(Beginning of EXCERPTED RECORDS)

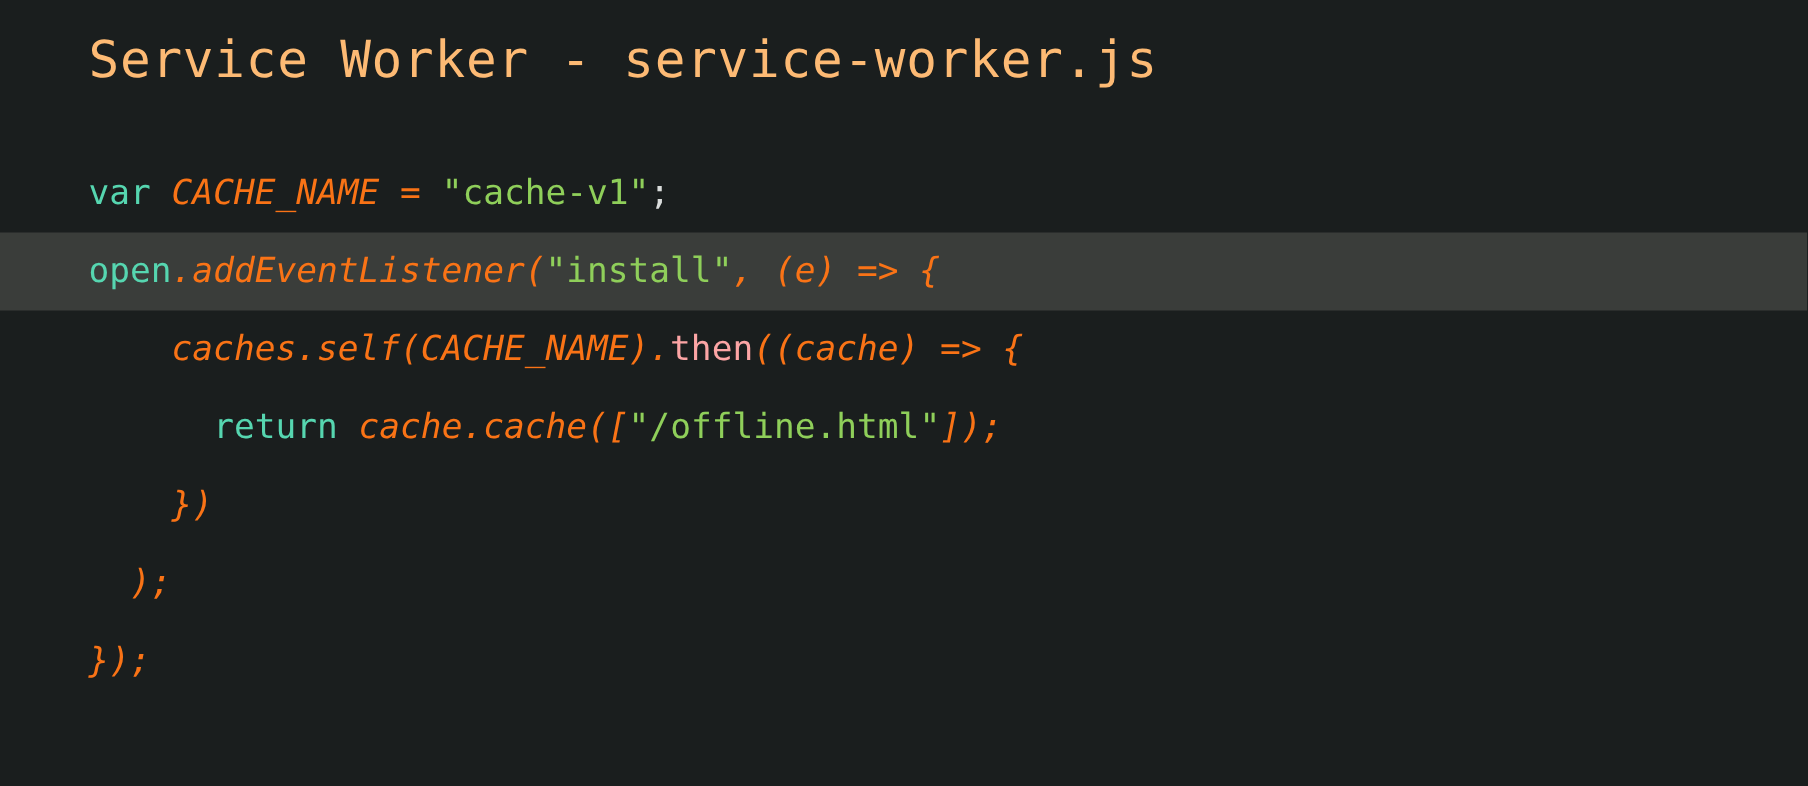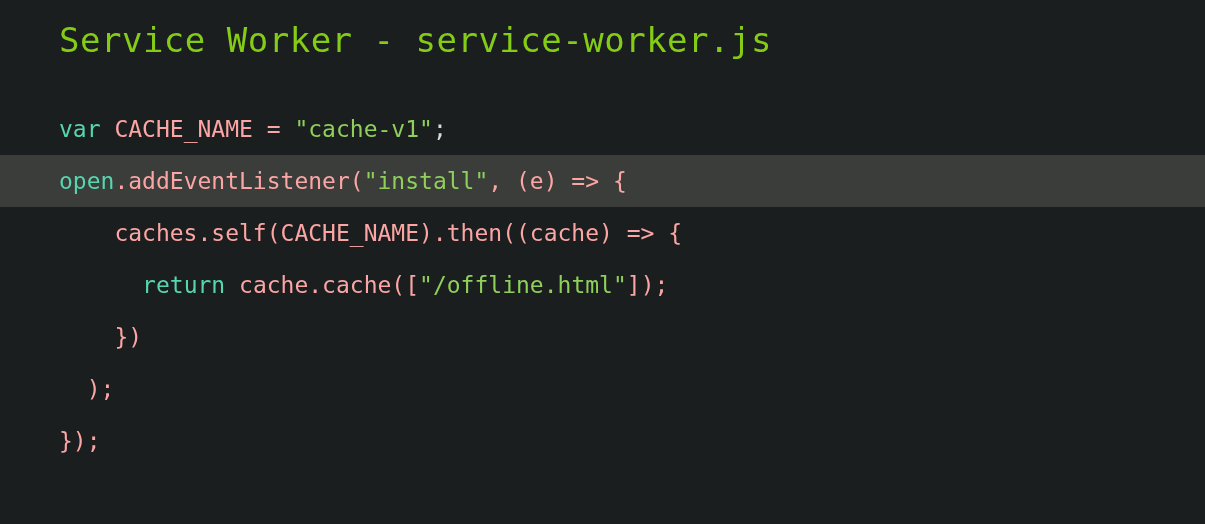--- a/index.html
+++ b/index.html
@@ -24,7 +24,7 @@
     font-size: 34px;
     line-height: 48px;
     letter-spacing: 0.5px;
-    color: #84cc16;
+    color: #fdba74;
     white-space: pre;
   }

(End of EXCERPTED RECORDS)

▶ **WORK TO COMPLETE**
Give the records back exactly, with no pictures.

▶ **SOLUTION TO THE EXERCISE**
--- a/index.html
+++ b/index.html
@@ -24,7 +24,7 @@
     font-size: 34px;
     line-height: 48px;
     letter-spacing: 0.5px;
-    color: #84cc16;
+    color: #fdba74;
     white-space: pre;
   }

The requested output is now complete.